Week Ending May 26, 1973

There was surprise in some quarters this week at the news that Ipswich star John Louis had not been selected to represent England in the World Best Pairs semi-final. Witches' boss John Berry said, "Louis has worked so hard in the last year or more to establish himself as England's outstanding rider and I believe he should have been in. Current form says he had to be included. I know the selectors felt that Ray Wilson and Terry Betts, as winners of the title, would be the obvious choices again, but let's look at it another way - it was England who won the title, and it is England who will be defending it. And as things are at the moment Louis, England's best rider, simply couldn't be left out." On Bryan Seery's statistics page in the same week, Louis recorded an average of 9.88 from four matches, Wilson was scoring 9.58 from twelve matches and Betts had reached 9.41 from seven matches.

* TASK *
Please write out the whole news item above about John Louis missing England's World Best Pairs selection, word for word.

* RECORDED DATA *
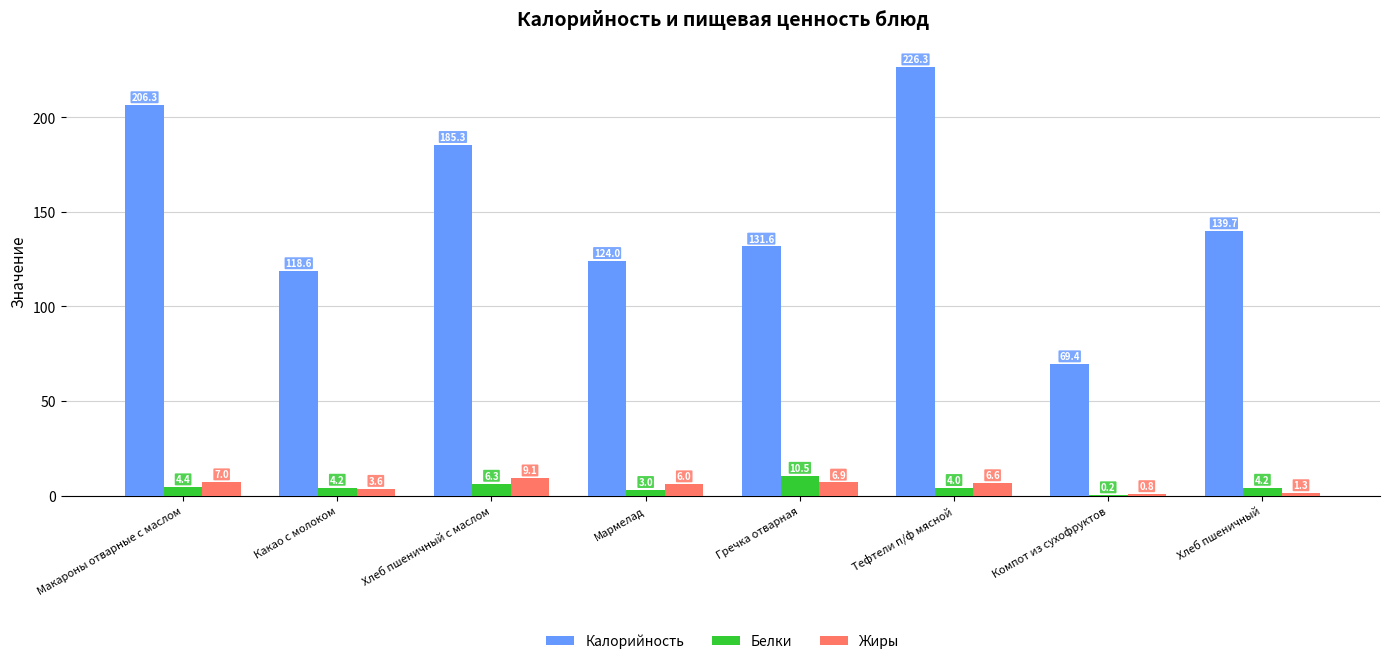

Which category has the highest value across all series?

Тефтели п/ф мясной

* WRITTEN REPLY *
Week Ending May 26, 1973

There was surprise in some quarters this week at the news that Ipswich star John Louis had not been selected to represent England in the World Best Pairs semi-final. Witches' boss John Berry said, "Louis has worked so hard in the last year or more to establish himself as England's outstanding rider and I believe he should have been in. Current form says he had to be included. I know the selectors felt that Ray Wilson and Terry Betts, as winners of the title, would be the obvious choices again, but let's look at it another way - it was England who won the title, and it is England who will be defending it. And as things are at the moment Louis, England's best rider, simply couldn't be left out." On Bryan Seery's statistics page in the same week, Louis recorded an average of 9.88 from four matches, Wilson was scoring 9.58 from twelve matches and Betts had reached 9.41 from seven matches.